Shroom Defenders is a tower defence game made by second year students as a part of AIE's advanced diploma course. I was the tools programmer on this team.
The project needs something to direct enemies along paths and towards the centre of the level. Enemies should be able to move fluidly and not in purely straight lines. Enemies wandering off the path briefly is okay, and expected when they swarm, but they should attempt to get back onto the path quickly. The project also requires a way of determining where towers (shrooms) can be placed, which should be opposite to the areas enemies can traverse.
23rd August 2023
The solution to the requirements I came up with was to have a grid of values that represents the level. This will store whether a tile is Walkable or Placable so the interaction manager can check where it can and can't place towers. This will also be vital later when storing the direction enemies should be instructed to go.
A very helpful thing I got working early on was a visualisation of the levels flow lines. This allowed me to quickly check that values were being set correctly. Currently they all just tend to the centre so thats where the next step comes in.
24th August 2023
Due to the need to have all the tiles filter into the centre of the map it seemed like a natural fit to use a flood fill to populate the flow data. To achieve this I used dijkstra's algorithm with the only end condition being when all tiles are filled. This also allows for pathfinding calculations to be front loaded and not become more expensive the more enemies we have.
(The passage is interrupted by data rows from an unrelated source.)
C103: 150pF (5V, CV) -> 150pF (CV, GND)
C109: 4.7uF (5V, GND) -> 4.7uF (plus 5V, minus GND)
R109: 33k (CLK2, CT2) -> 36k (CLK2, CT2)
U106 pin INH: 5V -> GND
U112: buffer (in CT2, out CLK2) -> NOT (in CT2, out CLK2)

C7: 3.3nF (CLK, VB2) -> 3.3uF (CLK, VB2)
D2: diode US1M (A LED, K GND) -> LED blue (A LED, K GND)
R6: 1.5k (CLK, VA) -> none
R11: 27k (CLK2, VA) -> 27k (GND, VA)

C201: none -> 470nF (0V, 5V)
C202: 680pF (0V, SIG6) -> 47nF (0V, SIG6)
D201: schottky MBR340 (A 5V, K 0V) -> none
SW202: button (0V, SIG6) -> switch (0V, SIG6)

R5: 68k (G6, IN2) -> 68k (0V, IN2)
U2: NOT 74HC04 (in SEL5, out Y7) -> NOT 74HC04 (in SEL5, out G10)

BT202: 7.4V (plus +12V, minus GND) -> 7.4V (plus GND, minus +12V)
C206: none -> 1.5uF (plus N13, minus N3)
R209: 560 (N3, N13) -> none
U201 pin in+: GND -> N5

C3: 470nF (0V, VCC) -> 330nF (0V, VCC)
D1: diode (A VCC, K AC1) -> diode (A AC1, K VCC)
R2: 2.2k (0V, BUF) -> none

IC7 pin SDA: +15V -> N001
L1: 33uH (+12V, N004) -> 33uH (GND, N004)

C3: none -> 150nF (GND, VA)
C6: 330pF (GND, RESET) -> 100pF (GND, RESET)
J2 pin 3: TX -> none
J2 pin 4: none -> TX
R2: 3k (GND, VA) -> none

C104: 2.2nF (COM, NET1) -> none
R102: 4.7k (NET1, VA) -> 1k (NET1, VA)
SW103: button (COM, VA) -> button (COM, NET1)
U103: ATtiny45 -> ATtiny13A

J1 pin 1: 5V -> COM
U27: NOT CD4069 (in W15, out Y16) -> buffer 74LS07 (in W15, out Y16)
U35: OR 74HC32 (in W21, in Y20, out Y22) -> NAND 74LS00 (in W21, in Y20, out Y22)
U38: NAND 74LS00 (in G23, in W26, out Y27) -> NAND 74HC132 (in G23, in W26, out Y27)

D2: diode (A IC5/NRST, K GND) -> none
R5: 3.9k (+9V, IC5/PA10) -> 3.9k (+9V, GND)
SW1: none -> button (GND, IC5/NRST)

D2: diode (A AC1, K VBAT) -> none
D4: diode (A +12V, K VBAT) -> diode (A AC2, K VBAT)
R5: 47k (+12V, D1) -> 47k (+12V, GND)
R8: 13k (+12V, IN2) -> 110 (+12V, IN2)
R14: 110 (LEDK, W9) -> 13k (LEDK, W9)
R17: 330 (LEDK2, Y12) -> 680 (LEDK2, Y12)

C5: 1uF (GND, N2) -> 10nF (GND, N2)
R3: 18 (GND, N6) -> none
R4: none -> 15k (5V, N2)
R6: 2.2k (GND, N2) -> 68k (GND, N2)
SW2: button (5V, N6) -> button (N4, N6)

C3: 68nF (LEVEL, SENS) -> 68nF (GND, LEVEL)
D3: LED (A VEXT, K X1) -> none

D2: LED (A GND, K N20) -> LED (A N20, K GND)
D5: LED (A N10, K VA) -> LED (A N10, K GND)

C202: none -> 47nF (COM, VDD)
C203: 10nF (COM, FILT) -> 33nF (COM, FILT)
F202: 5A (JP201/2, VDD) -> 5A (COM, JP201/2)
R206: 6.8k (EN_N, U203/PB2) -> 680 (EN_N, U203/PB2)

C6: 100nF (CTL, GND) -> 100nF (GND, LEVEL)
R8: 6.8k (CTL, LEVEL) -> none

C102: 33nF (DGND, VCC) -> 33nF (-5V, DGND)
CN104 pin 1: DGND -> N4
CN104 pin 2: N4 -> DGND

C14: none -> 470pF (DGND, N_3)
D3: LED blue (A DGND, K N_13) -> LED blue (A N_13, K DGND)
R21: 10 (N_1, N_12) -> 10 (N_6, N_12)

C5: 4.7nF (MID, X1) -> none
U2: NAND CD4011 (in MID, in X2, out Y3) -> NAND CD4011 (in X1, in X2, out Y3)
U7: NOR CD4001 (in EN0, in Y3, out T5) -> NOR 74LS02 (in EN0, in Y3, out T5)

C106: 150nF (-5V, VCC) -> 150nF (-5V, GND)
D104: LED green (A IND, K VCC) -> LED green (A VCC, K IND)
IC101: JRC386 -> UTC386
After first using a given input texture to store in each tile whether it is placeable or walkable, the flood fill commences. Placeable tiles have a higher cost to enter than walkable tiles, causing them to quickly flow back out.
26th August 2023
I wanted the editor window to be as simple as possible for people to generate level data. After a fair bit of tweaking and removing exposed variables it felt as simple as it could be with having a texture input, a cost multiplier for the algorithm, and a generate button. All a designer would have to do was bring an image into Unity, allow read/write in the import settings, and drag it into my tool.
27th August 2023
The biggest slowdown times came when figuring out if a tile on the tile grid was pending or not. It was important that the finalised tile grid data was as small as possible to minimise memory requirements as the data filled out. However, that meant I needed a different data structure containing information for a tile that was being processed. The biggest issue with this was the fact that I didn't have an efficient way to find an equivalent tile, which meant I was linearly searching every tile being processed to find one that matched with a tile in the grid based on its coordinates. This got really bad really quickly when using larger textures.
The first optimisation strategy I employed was using binary searching to find where new tiles should be inserted into the pending list, to keep the list sorted. This reduced holdups by removing the need to linearly search through a potentially very large list. The biggest holdup now was when trying to find if a tile existed in the list based on its coordinates in the tile grid as that cannot be binary searched through. That was solved by using a dictionary where the key was a hash of its coordinates on the tile grid. With both of these solutions the generation of data was far more efficient, as represented in the image above.
28th August 2023
The biggest thing that caused issues for me was the large amount of data involved. A lot of optimisations were good but it was clear this could not be ran at runtime. This meant I needed to come up with a way to store the generated data so it could be read at runtime.
Textures and my level data have a few things in common. But the one I care about is that they're both a 2d array of values, and reading textures at runtime is something computers are very good at doing well. I decided to have the red channel determine the tile type (walkable or placeable), while the green/blue channels determine the x/y components of the flow direction. The flow direction components had to be remapped so that -1 to 1 became 0 to 1. And the walkable vs placeable was just set to 0 or 1.
2nd September 2023
The enemies in the game project use the boids flocking algorithm to move and swarm together. The enemies get flow information by querying the stored level data for which tile they are on, and then add the returned direction to its flocking influences.
24th October 2023
Many discussions were had in relation to the state of the game at this point in the project, and artists were having a difficult time fitting art to the restrictive design of binary levels (placeable vs walkable). The idea was proposed that there should be a third option that is both unplacable and unwalkable.
The way I solved this was by additionally writing some areas into the input texture as an 'obstacle' value. And artists, who were also designing levels, wanted the order of values switched. So now when the input texture is read it handles 0-1 colour values less than 0.33 as obstacles, values of 0.33-0.67 as placable, and values greater than 0.67 as walkable.
I am really proud of the work I did on this tool. It was really fun to work on and it was so satisfying having it all come together and then get to see it working with the basic flocking AI I implemented. And it was so helpful when it came to making level layouts. It allowed for rapid iteration and adjustments without any difficulties. This is a project I would love to expand on at some point as I think it could have been improved further by having the option to randomly distribute environmental assets around the level based on the type of each tile. With that and tweaking from an environment artist I totally see this being a very useful tool for creating a bunch of different levels and variations!
This project was a really valuable learning experience for me. It was the biggest delve into one big programming task I've undertaken to this point and it required several optimisation techniques I'd previously only known about in theory. It was very rewarding getting to make something that was used so heavily by the team and I'm really glad I went through with it.